▶ [Task]:
Reproduce the listing below line for line, changing nothing.

— start Given records —

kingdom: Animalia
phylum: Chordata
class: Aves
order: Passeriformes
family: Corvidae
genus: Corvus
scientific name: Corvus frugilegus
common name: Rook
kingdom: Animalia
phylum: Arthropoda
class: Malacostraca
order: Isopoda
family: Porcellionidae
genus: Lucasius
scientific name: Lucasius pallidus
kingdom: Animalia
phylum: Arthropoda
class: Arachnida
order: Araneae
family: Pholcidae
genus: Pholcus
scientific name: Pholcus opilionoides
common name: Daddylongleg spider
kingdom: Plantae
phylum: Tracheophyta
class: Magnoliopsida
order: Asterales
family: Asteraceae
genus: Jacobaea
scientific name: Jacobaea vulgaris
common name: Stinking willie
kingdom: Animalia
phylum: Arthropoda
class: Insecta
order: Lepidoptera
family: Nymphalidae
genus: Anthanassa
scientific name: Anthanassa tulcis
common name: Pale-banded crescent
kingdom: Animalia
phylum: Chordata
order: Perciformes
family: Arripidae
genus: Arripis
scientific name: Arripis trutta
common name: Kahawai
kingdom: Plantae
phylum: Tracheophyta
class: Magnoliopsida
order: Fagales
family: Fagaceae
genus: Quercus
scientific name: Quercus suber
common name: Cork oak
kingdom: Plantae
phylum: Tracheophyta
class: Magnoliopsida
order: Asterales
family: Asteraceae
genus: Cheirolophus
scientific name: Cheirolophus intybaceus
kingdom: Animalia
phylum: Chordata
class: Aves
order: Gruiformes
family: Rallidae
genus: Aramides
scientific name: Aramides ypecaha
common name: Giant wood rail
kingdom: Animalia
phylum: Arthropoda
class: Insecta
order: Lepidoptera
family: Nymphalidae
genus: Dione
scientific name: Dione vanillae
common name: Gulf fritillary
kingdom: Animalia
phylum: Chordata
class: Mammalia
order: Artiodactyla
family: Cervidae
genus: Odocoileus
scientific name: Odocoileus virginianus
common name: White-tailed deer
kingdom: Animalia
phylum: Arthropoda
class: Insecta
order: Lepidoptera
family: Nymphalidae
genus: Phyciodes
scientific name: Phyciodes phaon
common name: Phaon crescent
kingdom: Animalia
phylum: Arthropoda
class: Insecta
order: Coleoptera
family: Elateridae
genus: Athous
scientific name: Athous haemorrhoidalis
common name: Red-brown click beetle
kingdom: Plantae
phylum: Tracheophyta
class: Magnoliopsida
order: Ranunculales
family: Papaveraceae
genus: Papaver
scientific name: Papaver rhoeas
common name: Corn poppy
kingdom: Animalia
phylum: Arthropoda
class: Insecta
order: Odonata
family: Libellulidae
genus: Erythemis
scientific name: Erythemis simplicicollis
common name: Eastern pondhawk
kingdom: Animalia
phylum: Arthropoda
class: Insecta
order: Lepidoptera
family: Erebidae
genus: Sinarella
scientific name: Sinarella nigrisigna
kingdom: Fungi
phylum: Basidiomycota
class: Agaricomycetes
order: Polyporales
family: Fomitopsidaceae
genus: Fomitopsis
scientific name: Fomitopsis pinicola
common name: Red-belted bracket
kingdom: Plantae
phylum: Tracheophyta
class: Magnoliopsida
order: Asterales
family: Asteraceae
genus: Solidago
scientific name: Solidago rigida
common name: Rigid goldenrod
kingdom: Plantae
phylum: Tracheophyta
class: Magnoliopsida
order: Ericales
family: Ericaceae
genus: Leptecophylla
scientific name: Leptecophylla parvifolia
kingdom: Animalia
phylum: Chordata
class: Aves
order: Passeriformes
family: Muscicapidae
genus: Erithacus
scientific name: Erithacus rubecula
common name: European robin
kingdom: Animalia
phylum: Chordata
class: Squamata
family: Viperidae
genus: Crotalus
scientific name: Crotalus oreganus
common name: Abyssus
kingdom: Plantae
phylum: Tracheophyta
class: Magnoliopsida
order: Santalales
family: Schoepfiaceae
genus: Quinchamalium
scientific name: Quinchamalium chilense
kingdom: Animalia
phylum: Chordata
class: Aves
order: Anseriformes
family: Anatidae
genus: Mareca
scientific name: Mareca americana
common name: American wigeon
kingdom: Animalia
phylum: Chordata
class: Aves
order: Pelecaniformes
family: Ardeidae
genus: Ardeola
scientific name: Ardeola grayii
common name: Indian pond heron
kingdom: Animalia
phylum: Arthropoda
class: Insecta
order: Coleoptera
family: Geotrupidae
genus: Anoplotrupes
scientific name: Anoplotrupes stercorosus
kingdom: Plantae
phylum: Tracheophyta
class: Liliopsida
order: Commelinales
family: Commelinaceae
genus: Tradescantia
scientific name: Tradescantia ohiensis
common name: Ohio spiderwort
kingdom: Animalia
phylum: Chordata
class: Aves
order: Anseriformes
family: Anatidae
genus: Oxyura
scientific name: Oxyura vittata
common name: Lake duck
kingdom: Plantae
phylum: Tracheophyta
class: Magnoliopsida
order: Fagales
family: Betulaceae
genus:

— end Given records —

▶ [Exercise solution]:
kingdom: Animalia
phylum: Chordata
class: Aves
order: Passeriformes
family: Corvidae
genus: Corvus
scientific name: Corvus frugilegus
common name: Rook
kingdom: Animalia
phylum: Arthropoda
class: Malacostraca
order: Isopoda
family: Porcellionidae
genus: Lucasius
scientific name: Lucasius pallidus
kingdom: Animalia
phylum: Arthropoda
class: Arachnida
order: Araneae
family: Pholcidae
genus: Pholcus
scientific name: Pholcus opilionoides
common name: Daddylongleg spider
kingdom: Plantae
phylum: Tracheophyta
class: Magnoliopsida
order: Asterales
family: Asteraceae
genus: Jacobaea
scientific name: Jacobaea vulgaris
common name: Stinking willie
kingdom: Animalia
phylum: Arthropoda
class: Insecta
order: Lepidoptera
family: Nymphalidae
genus: Anthanassa
scientific name: Anthanassa tulcis
common name: Pale-banded crescent
kingdom: Animalia
phylum: Chordata
order: Perciformes
family: Arripidae
genus: Arripis
scientific name: Arripis trutta
common name: Kahawai
kingdom: Plantae
phylum: Tracheophyta
class: Magnoliopsida
order: Fagales
family: Fagaceae
genus: Quercus
scientific name: Quercus suber
common name: Cork oak
kingdom: Plantae
phylum: Tracheophyta
class: Magnoliopsida
order: Asterales
family: Asteraceae
genus: Cheirolophus
scientific name: Cheirolophus intybaceus
kingdom: Animalia
phylum: Chordata
class: Aves
order: Gruiformes
family: Rallidae
genus: Aramides
scientific name: Aramides ypecaha
common name: Giant wood rail
kingdom: Animalia
phylum: Arthropoda
class: Insecta
order: Lepidoptera
family: Nymphalidae
genus: Dione
scientific name: Dione vanillae
common name: Gulf fritillary
kingdom: Animalia
phylum: Chordata
class: Mammalia
order: Artiodactyla
family: Cervidae
genus: Odocoileus
scientific name: Odocoileus virginianus
common name: White-tailed deer
kingdom: Animalia
phylum: Arthropoda
class: Insecta
order: Lepidoptera
family: Nymphalidae
genus: Phyciodes
scientific name: Phyciodes phaon
common name: Phaon crescent
kingdom: Animalia
phylum: Arthropoda
class: Insecta
order: Coleoptera
family: Elateridae
genus: Athous
scientific name: Athous haemorrhoidalis
common name: Red-brown click beetle
kingdom: Plantae
phylum: Tracheophyta
class: Magnoliopsida
order: Ranunculales
family: Papaveraceae
genus: Papaver
scientific name: Papaver rhoeas
common name: Corn poppy
kingdom: Animalia
phylum: Arthropoda
class: Insecta
order: Odonata
family: Libellulidae
genus: Erythemis
scientific name: Erythemis simplicicollis
common name: Eastern pondhawk
kingdom: Animalia
phylum: Arthropoda
class: Insecta
order: Lepidoptera
family: Erebidae
genus: Sinarella
scientific name: Sinarella nigrisigna
kingdom: Fungi
phylum: Basidiomycota
class: Agaricomycetes
order: Polyporales
family: Fomitopsidaceae
genus: Fomitopsis
scientific name: Fomitopsis pinicola
common name: Red-belted bracket
kingdom: Plantae
phylum: Tracheophyta
class: Magnoliopsida
order: Asterales
family: Asteraceae
genus: Solidago
scientific name: Solidago rigida
common name: Rigid goldenrod
kingdom: Plantae
phylum: Tracheophyta
class: Magnoliopsida
order: Ericales
family: Ericaceae
genus: Leptecophylla
scientific name: Leptecophylla parvifolia
kingdom: Animalia
phylum: Chordata
class: Aves
order: Passeriformes
family: Muscicapidae
genus: Erithacus
scientific name: Erithacus rubecula
common name: European robin
kingdom: Animalia
phylum: Chordata
class: Squamata
family: Viperidae
genus: Crotalus
scientific name: Crotalus oreganus
common name: Abyssus
kingdom: Plantae
phylum: Tracheophyta
class: Magnoliopsida
order: Santalales
family: Schoepfiaceae
genus: Quinchamalium
scientific name: Quinchamalium chilense
kingdom: Animalia
phylum: Chordata
class: Aves
order: Anseriformes
family: Anatidae
genus: Mareca
scientific name: Mareca americana
common name: American wigeon
kingdom: Animalia
phylum: Chordata
class: Aves
order: Pelecaniformes
family: Ardeidae
genus: Ardeola
scientific name: Ardeola grayii
common name: Indian pond heron
kingdom: Animalia
phylum: Arthropoda
class: Insecta
order: Coleoptera
family: Geotrupidae
genus: Anoplotrupes
scientific name: Anoplotrupes stercorosus
kingdom: Plantae
phylum: Tracheophyta
class: Liliopsida
order: Commelinales
family: Commelinaceae
genus: Tradescantia
scientific name: Tradescantia ohiensis
common name: Ohio spiderwort
kingdom: Animalia
phylum: Chordata
class: Aves
order: Anseriformes
family: Anatidae
genus: Oxyura
scientific name: Oxyura vittata
common name: Lake duck
kingdom: Plantae
phylum: Tracheophyta
class: Magnoliopsida
order: Fagales
family: Betulaceae
genus:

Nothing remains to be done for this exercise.